KOLKATA: Crisil Ratings stated a slowdown in bank lending may be bottoming out this fiscal, while gross credit off take may rise 8-9% year-on-year in fiscal 2021 backed by retail demand.

Bank loan may grow at about 6% this fiscal, the rating firm said.

"A gradual pick-up in economic activity, continuing demand for retail loans, and strong growth in lending by private sector banks should drive the uptick," it said in a note published on Tuesday.

Crisil's senior director Krishnan Sitaraman said that structural shifts such as favourable demographics, rising propensity to leverage for personal consumption, increase in availability of financing, and reasonable risk-adjusted returns for lenders, would continue to support retail lending. Its share of total bank credit is expected to rise around 400 bps to 28 per cent between March 2019 and March 2021.

The corporate lending (excluding lending to NBFCs) is expected to remain subdued in fiscal 2020 and thereafter, may witness a slight uptick. Crisil projected a modest 2-3 per cent rise in this segment, leading to a fall in its share in total bank credit to 48 per cent at the end of March 2021 from 51 per cent three summers back.

"Low capacity utilisation in the economy would keep private investments muted in the near to medium term, and the government’s mega-push to infrastructure will translate into credit growth only gradually," Crisil said.

As for this fiscal, it is expecting some growth momentum in the fourth quarter, after a subdued first three quarters.

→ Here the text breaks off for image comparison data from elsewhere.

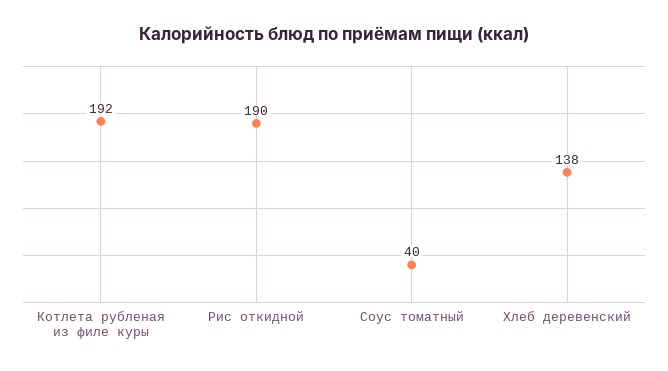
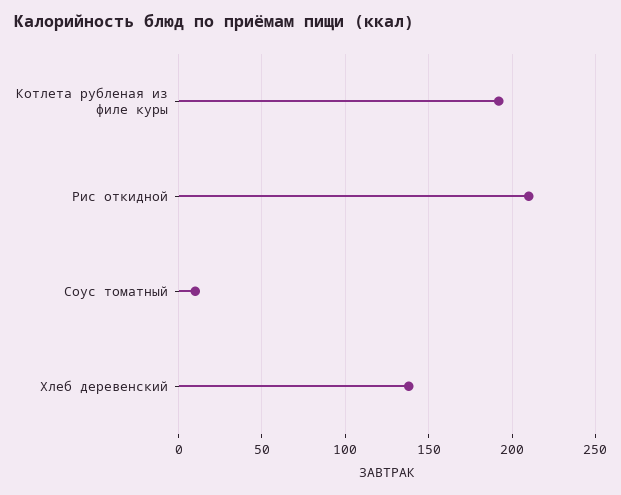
  {
    "Котлета рубленая из филе куры": 192,
-   "Рис откидной": 190,
+   "Рис откидной": 210,
-   "Соус томатный": 40,
+   "Соус томатный": 10,
    "Хлеб деревенский": 138
  }

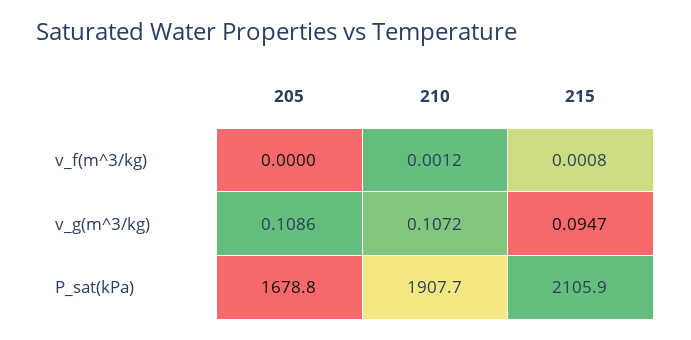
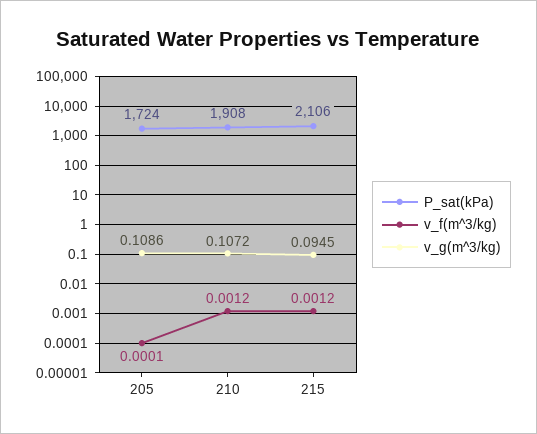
  {
    "v_f(m^3/kg)": {
-     "205": 0,
+     "205": 0.0001,
      "210": 0.0012,
-     "215": 0.0008
+     "215": 0.0012
    },
    "v_g(m^3/kg)": {
      "205": 0.1086,
      "210": 0.1072,
-     "215": 0.0947
+     "215": 0.0945
    },
    "P_sat(kPa)": {
-     "205": 1678.8,
+     "205": 1724,
      "210": 1907.7,
      "215": 2105.9
    }
  }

RBI’s move to exempt banks from cash reserve ratio (CRR) requirement for incremental credit to certain sectors for up to five years, may support lending. Incremental net domestic credit this fiscal up to December 2019 is just a fifth of what it was a year ago.

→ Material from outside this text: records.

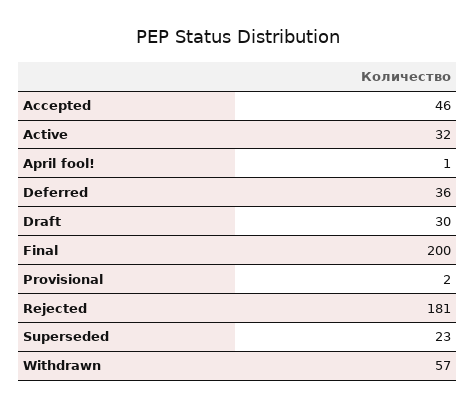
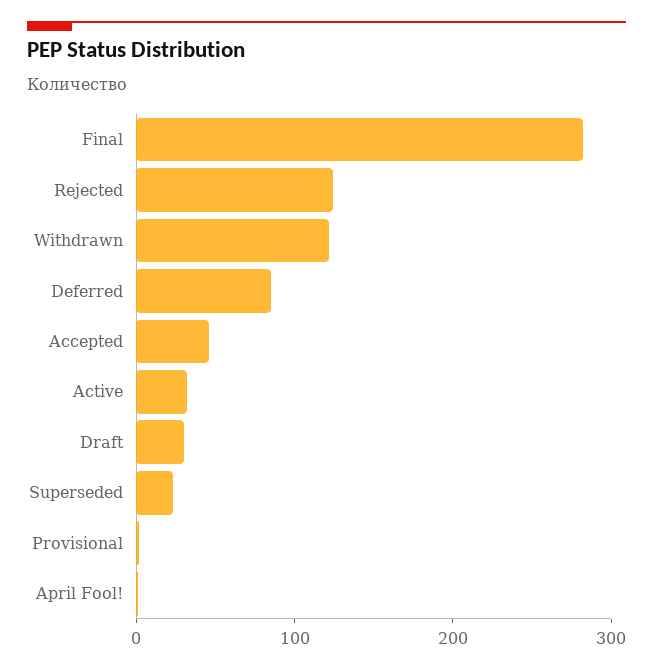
  {
    "Accepted": 46,
    "Active": 32,
    "April fool!": 1,
-   "Deferred": 36,
+   "Deferred": 80,
    "Draft": 30,
-   "Final": 200,
+   "Final": 280,
    "Provisional": 2,
-   "Rejected": 181,
+   "Rejected": 120,
    "Superseded": 23,
-   "Withdrawn": 57
+   "Withdrawn": 120
  }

Lending to the retail segment and non-banking financial companies (NBFCs) showed good growth, while credit to corporates (ex-NBFC) and micro, small, and medium enterprises (MSME) declined.

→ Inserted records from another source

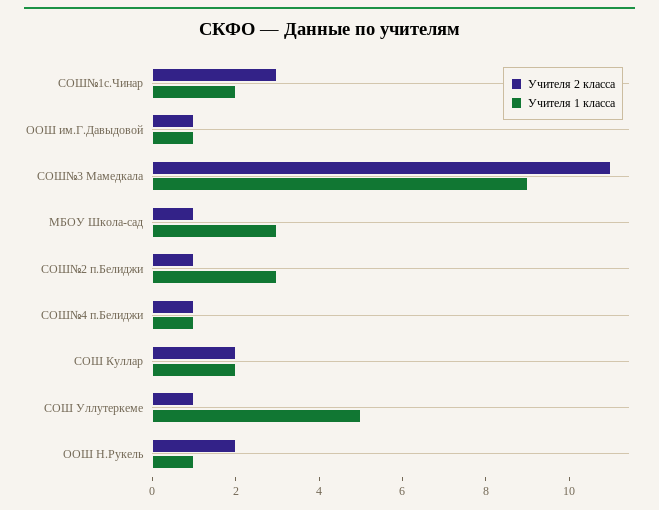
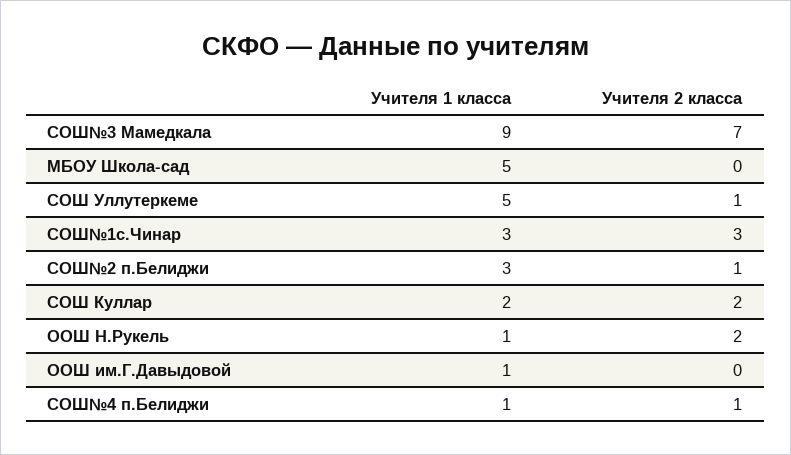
  {
    "Учителя 2 класса": {
      "СОШ№1с.Чинар": 3,
-     "ООШ им.Г.Давыдовой": 1,
+     "ООШ им.Г.Давыдовой": 0,
-     "СОШ№3 Мамедкала": 11,
+     "СОШ№3 Мамедкала": 7,
-     "МБОУ Школа-сад": 1,
+     "МБОУ Школа-сад": 0,
      "СОШ№2 п.Белиджи": 1,
      "СОШ№4 п.Белиджи": 1,
      "СОШ Куллар": 2,
      "СОШ Уллутеркеме": 1,
      "ООШ Н.Рукель": 2
    },
    "Учителя 1 класса": {
-     "СОШ№1с.Чинар": 2,
+     "СОШ№1с.Чинар": 3,
      "ООШ им.Г.Давыдовой": 1,
      "СОШ№3 Мамедкала": 9,
-     "МБОУ Школа-сад": 3,
+     "МБОУ Школа-сад": 5,
      "СОШ№2 п.Белиджи": 3,
      "СОШ№4 п.Белиджи": 1,
      "СОШ Куллар": 2,
      "СОШ Уллутеркеме": 5,
      "ООШ Н.Рукель": 1
    }
  }

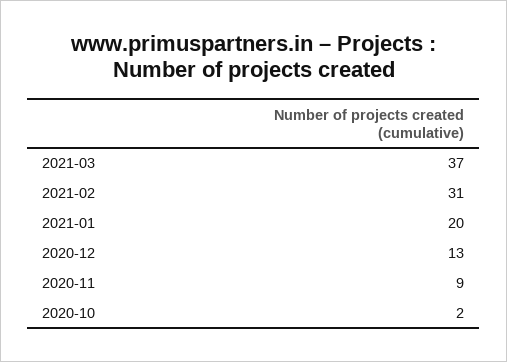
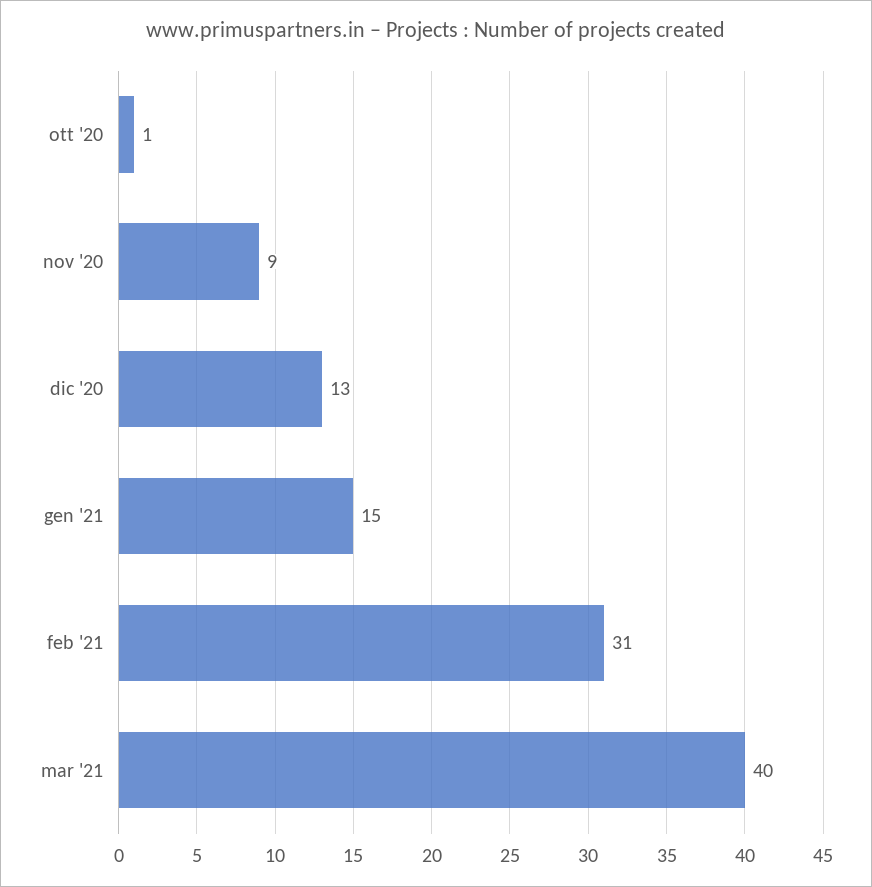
  {
-   "2021-03": 37,
+   "2021-03": 40,
    "2021-02": 31,
-   "2021-01": 20,
+   "2021-01": 15,
    "2020-12": 13,
    "2020-11": 9,
-   "2020-10": 2
+   "2020-10": 1
  }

"Retail credit should continue to grow at a healthy clip of about 16 per cent next year, supported by sustained demand for unsecured loans, muted business growth for non-banks as well as steady levels of pool purchases," the rating firm said.

Securitisation transactions through the direct assignment route have surged almost 40 per cent to Rs 59,000 crore in the first half of fiscal 2020, compared with Rs 42,700 crore a year ago.